Énoncé 1 = Dressez la liste de toutes les personnes nommées dans l'extrait sur la campagne électorale suédoise.

À une centaine de mètres de là, Ulf Berggren, dont la langue se délie peu à peu à l’intérieur de son cabanon, précise : « Nous voulons retirer les aides accordées aux nouveaux arrivants pour les redistribuer aux écoles, aux centres de soins, à la culture locale. » « Au conseil municipal, argumente Ann Olausson, ils ont déjà refusé d’attribuer la moindre couronne [la monnaie du pays] au chapitre immigrés et voté pour une réduction de l’argent prévu pour les cours de langue suédoise. » Des cours organisés par chacune des 290 communes du pays pour faciliter l’entrée des concernés sur le marché du travail et leurs premières années dans un système et une mentalité très codifiés.

« C’est le lien fait par les SD entre, d’un côté, ces arrivées et l’immigration en général et, de l’autre, les problèmes rencontrés par les habitants au niveau des secteurs de la santé et du logement, qui a permis à ce parti de donner le ton durant une bonne partie de la campagne électorale », explique Anders Sannerstedt, à l’Université de Lund. Car si la Suède se targue d’être une des mères-patries de l’État-providence, celui-ci aussi connaît des ratés. Attendre une opération chirurgicale pendant des mois est plutôt la norme qu’une exception. Rageant quand on paie des impôts parmi les plus lourds d’Europe. Quant aux logements, il en manque cruellement dans les grandes villes, qui attirent toujours plus de personnes, au détriment des campagnes. Lesquelles, parallèlement à une désindustrialisation progressive, fournissent à l’extrême droite le gros de ses électeurs, mécontents d’être « oubliés par Stockholm et ses élites politiciennes ».

Énoncé 2 = Mettez à jour les enregistrements de la ligne qui contient « pose: elev=159.6 azim=26.2 » jusqu'à la fin des enregistrements incluse, en remplaçant « roll » par « roulis » sans rien modifier d'autre. Ne redonnez que ces lignes et omettez les images.

Enregistrements =
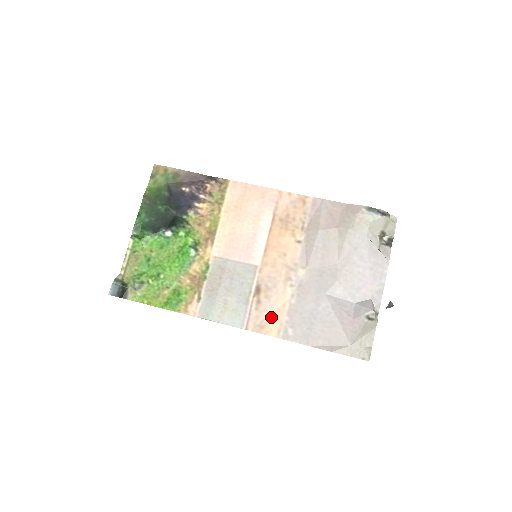
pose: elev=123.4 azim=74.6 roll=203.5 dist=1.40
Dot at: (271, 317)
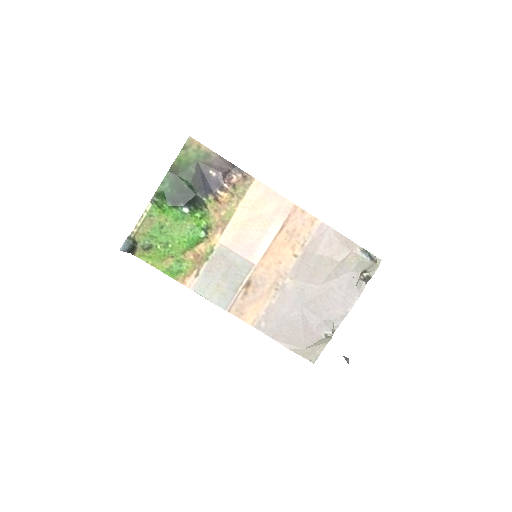
Dot at: (252, 308)
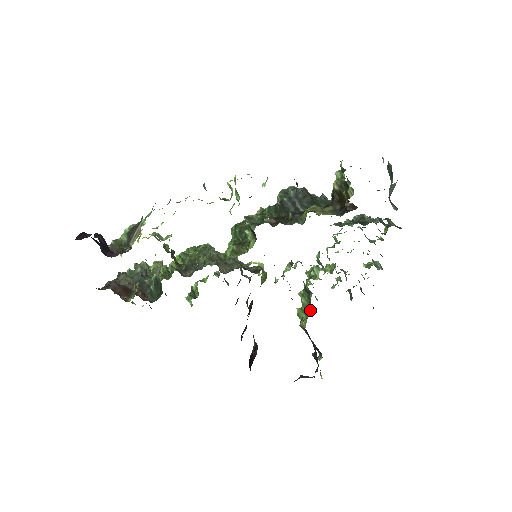
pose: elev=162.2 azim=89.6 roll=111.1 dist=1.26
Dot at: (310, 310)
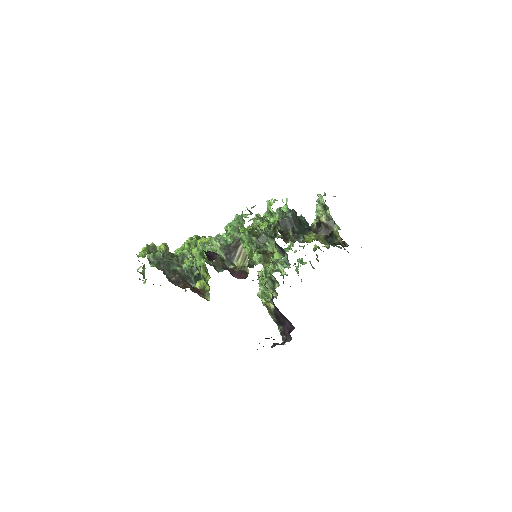
Dot at: (274, 295)
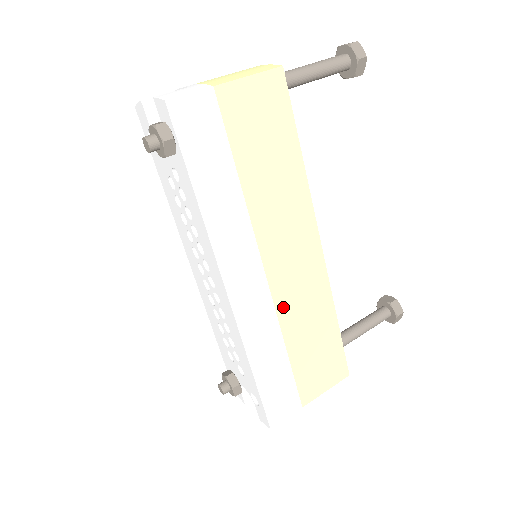
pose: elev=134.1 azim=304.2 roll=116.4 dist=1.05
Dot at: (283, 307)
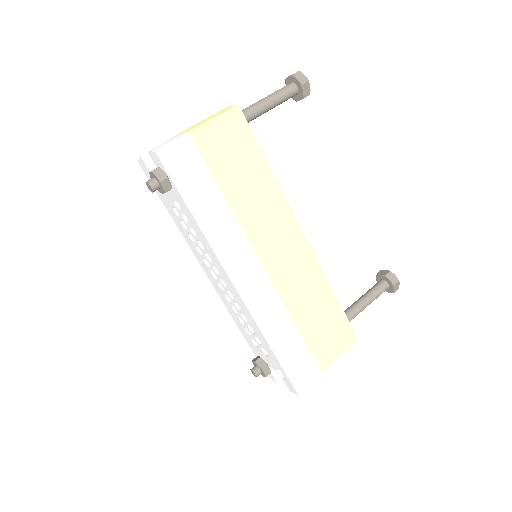
Dot at: (285, 291)
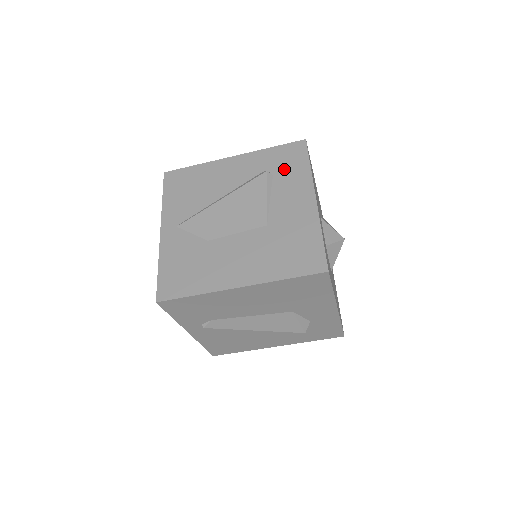
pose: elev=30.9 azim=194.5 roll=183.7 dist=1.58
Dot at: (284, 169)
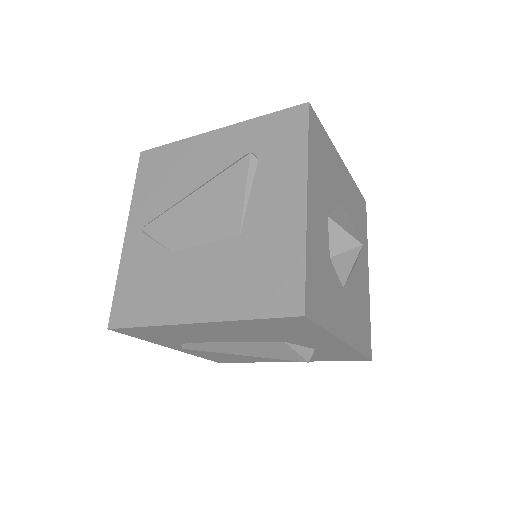
Dot at: (273, 150)
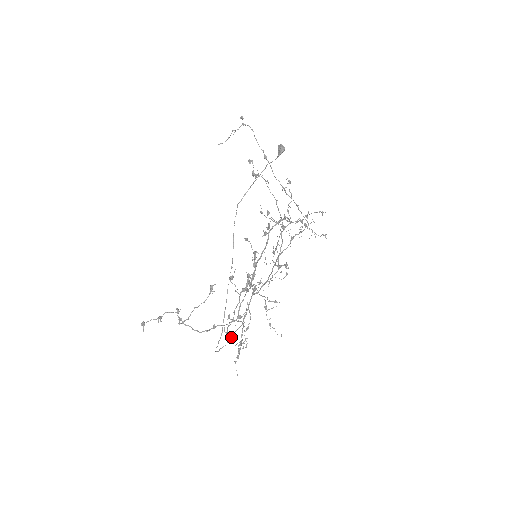
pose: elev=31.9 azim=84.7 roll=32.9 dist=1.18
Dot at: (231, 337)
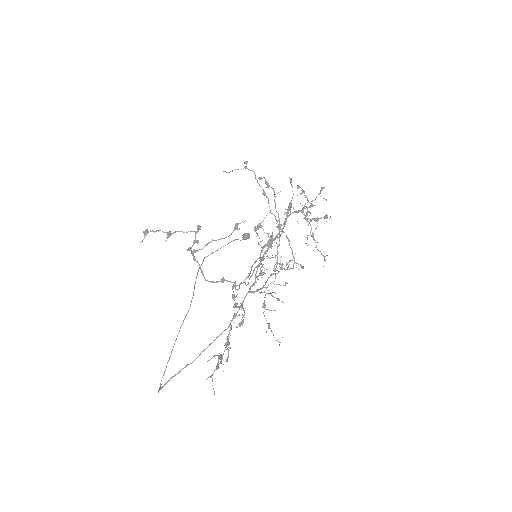
Dot at: occluded
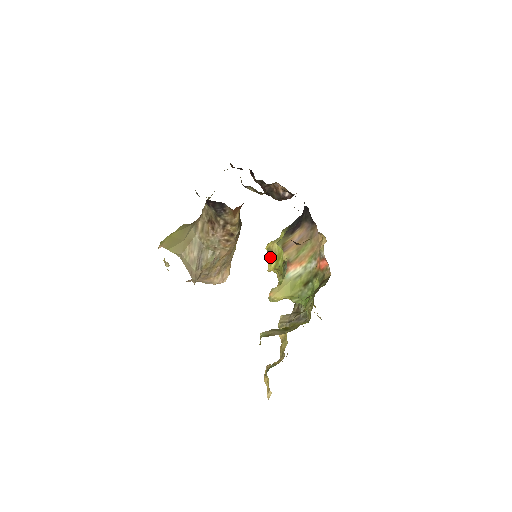
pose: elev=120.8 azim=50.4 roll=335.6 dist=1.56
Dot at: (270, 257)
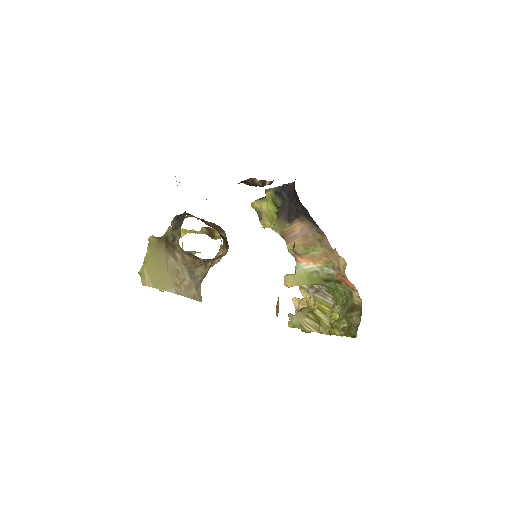
Dot at: (262, 219)
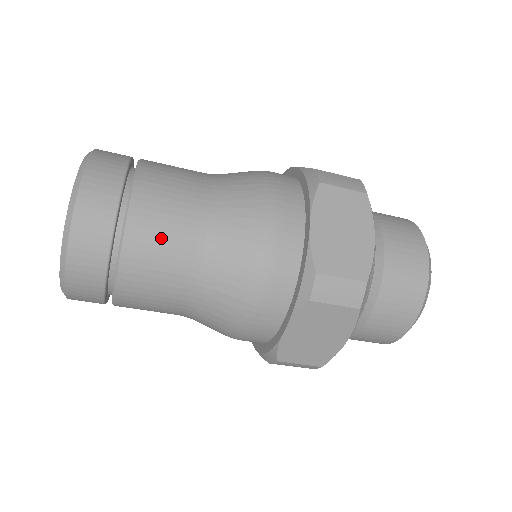
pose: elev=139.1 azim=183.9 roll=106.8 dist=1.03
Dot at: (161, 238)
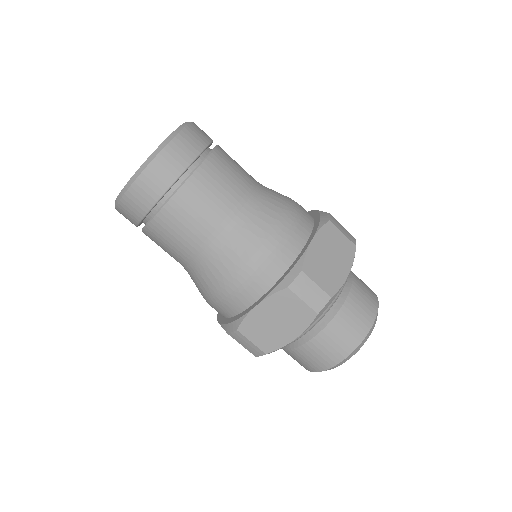
Dot at: (170, 239)
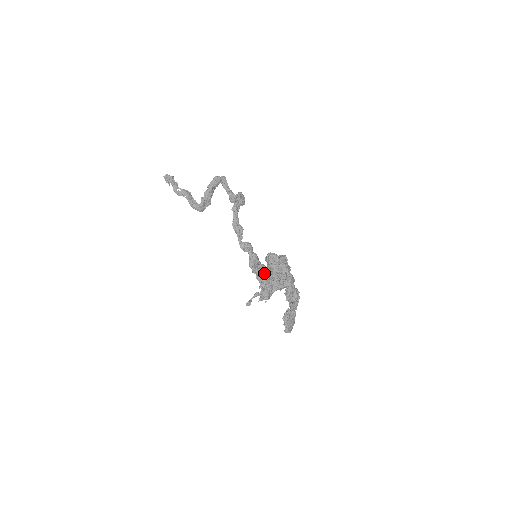
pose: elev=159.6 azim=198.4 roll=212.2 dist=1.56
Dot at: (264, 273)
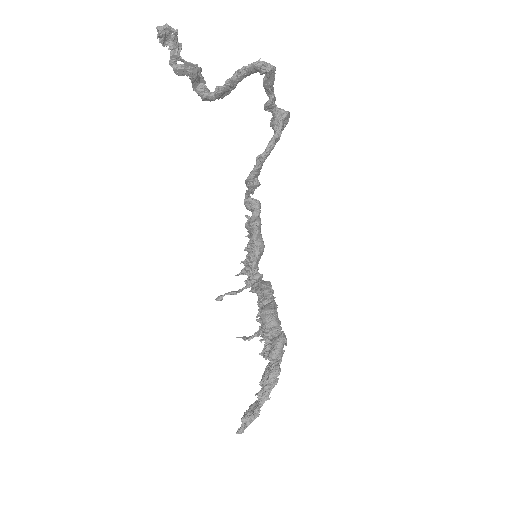
Dot at: (257, 259)
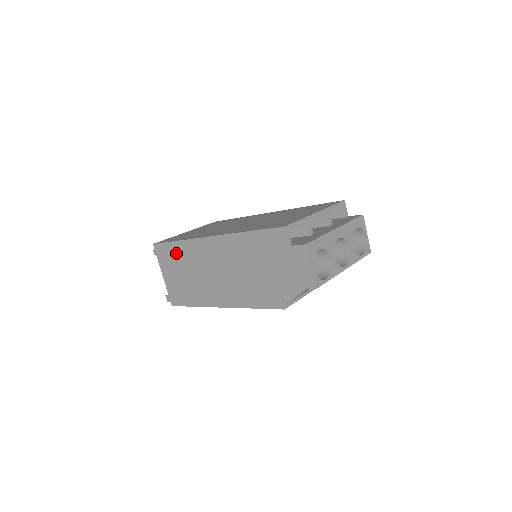
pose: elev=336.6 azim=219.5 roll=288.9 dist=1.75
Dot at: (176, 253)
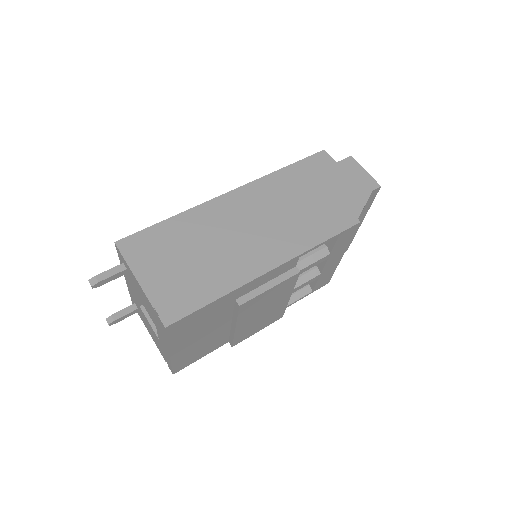
Dot at: (171, 234)
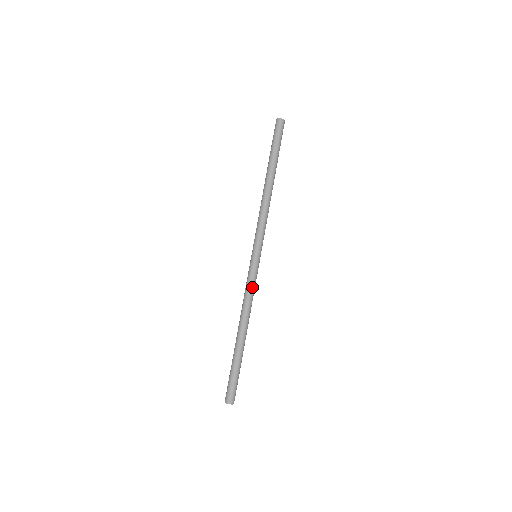
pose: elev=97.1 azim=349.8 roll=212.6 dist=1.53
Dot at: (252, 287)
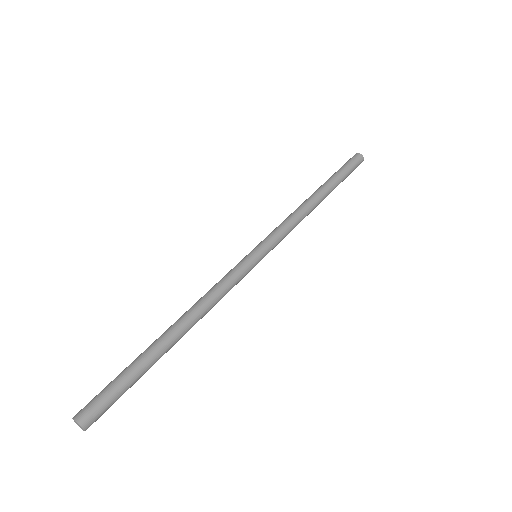
Dot at: (224, 279)
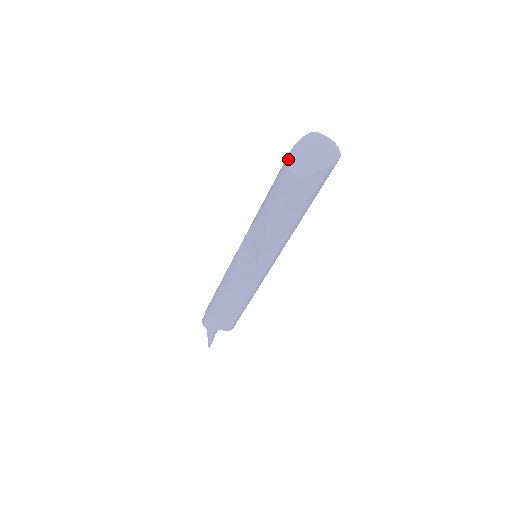
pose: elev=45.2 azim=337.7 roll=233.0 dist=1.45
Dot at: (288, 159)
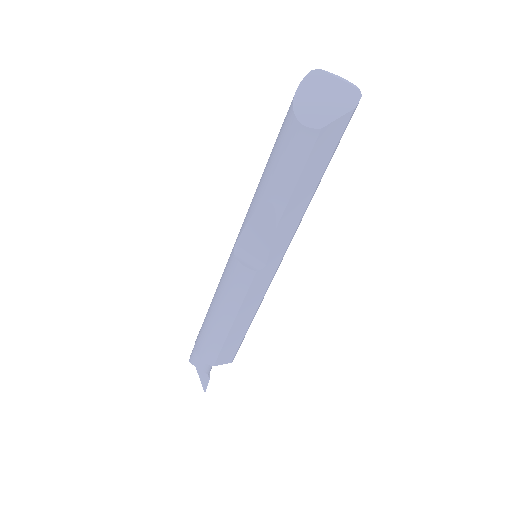
Dot at: (295, 110)
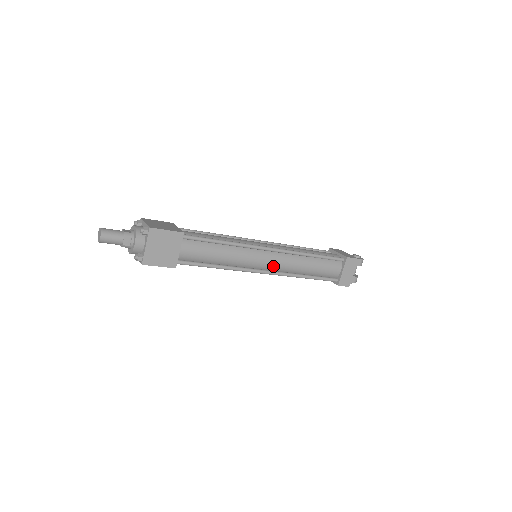
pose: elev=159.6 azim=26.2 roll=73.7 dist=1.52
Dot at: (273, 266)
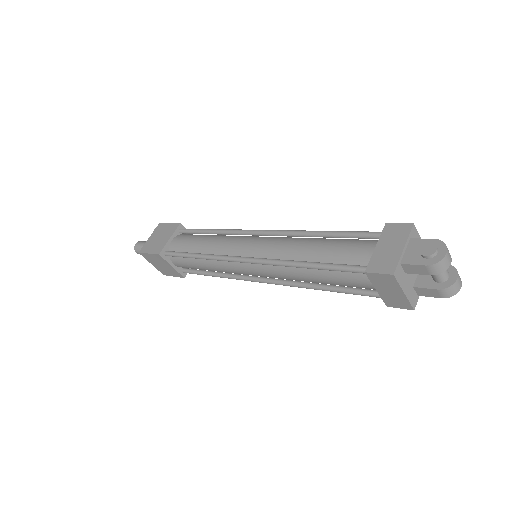
Dot at: (266, 276)
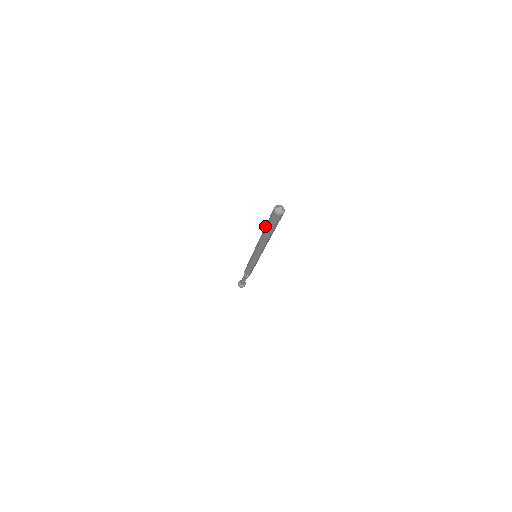
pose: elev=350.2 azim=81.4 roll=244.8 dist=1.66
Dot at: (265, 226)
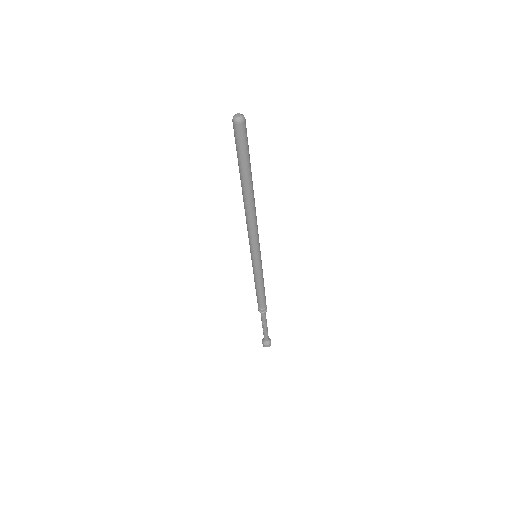
Dot at: (239, 169)
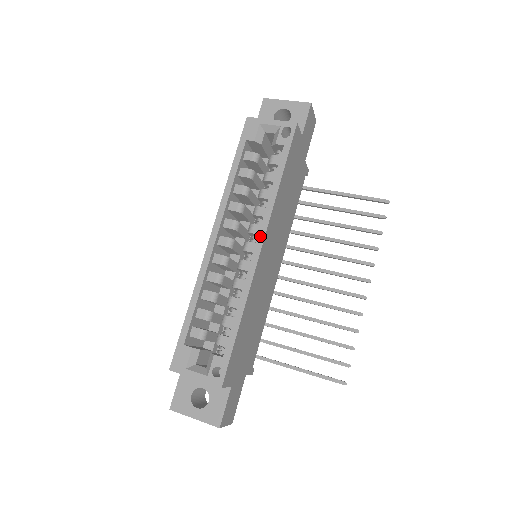
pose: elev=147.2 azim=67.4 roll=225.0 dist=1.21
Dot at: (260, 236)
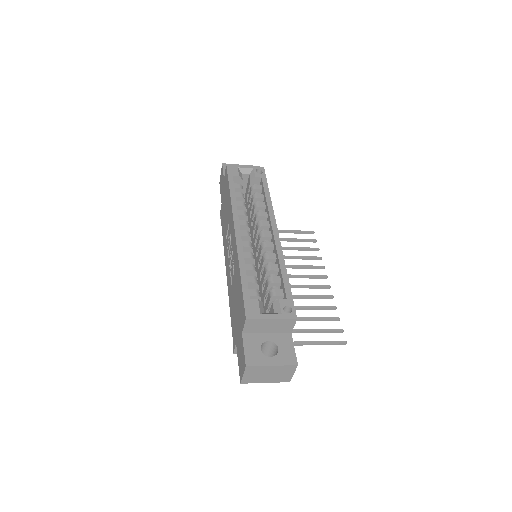
Dot at: (273, 224)
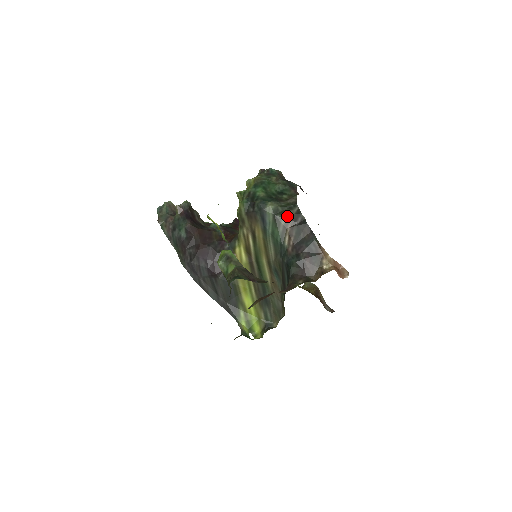
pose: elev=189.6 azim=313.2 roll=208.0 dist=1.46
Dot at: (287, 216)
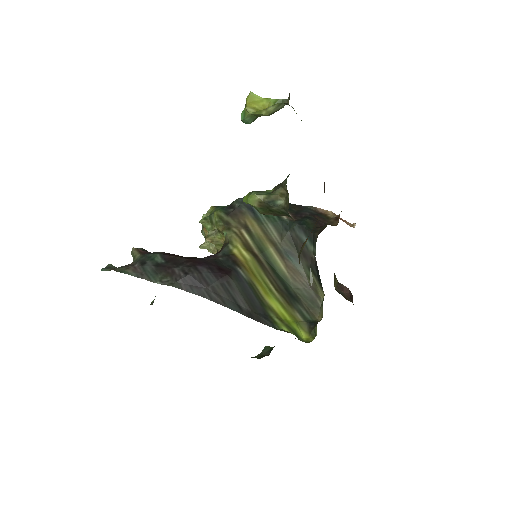
Dot at: occluded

Corrigé 1 =
Ulf Berggren
Ann Olausson
Anders Sannerstedt

Corrigé 2 =
pose: elev=159.6 azim=26.2 roulis=73.7 dist=1.52
Dot at: (273, 266)
Dot at: (266, 276)
pose: elev=350.2 azim=81.4 roulis=244.8 dist=1.66
Dot at: (265, 226)
Dot at: (239, 169)
pose: elev=147.2 azim=67.4 roulis=225.0 dist=1.21
Dot at: (260, 236)
Dot at: (273, 224)
pose: elev=189.6 azim=313.2 roulis=208.0 dist=1.46
Dot at: (287, 216)
Dot at: occluded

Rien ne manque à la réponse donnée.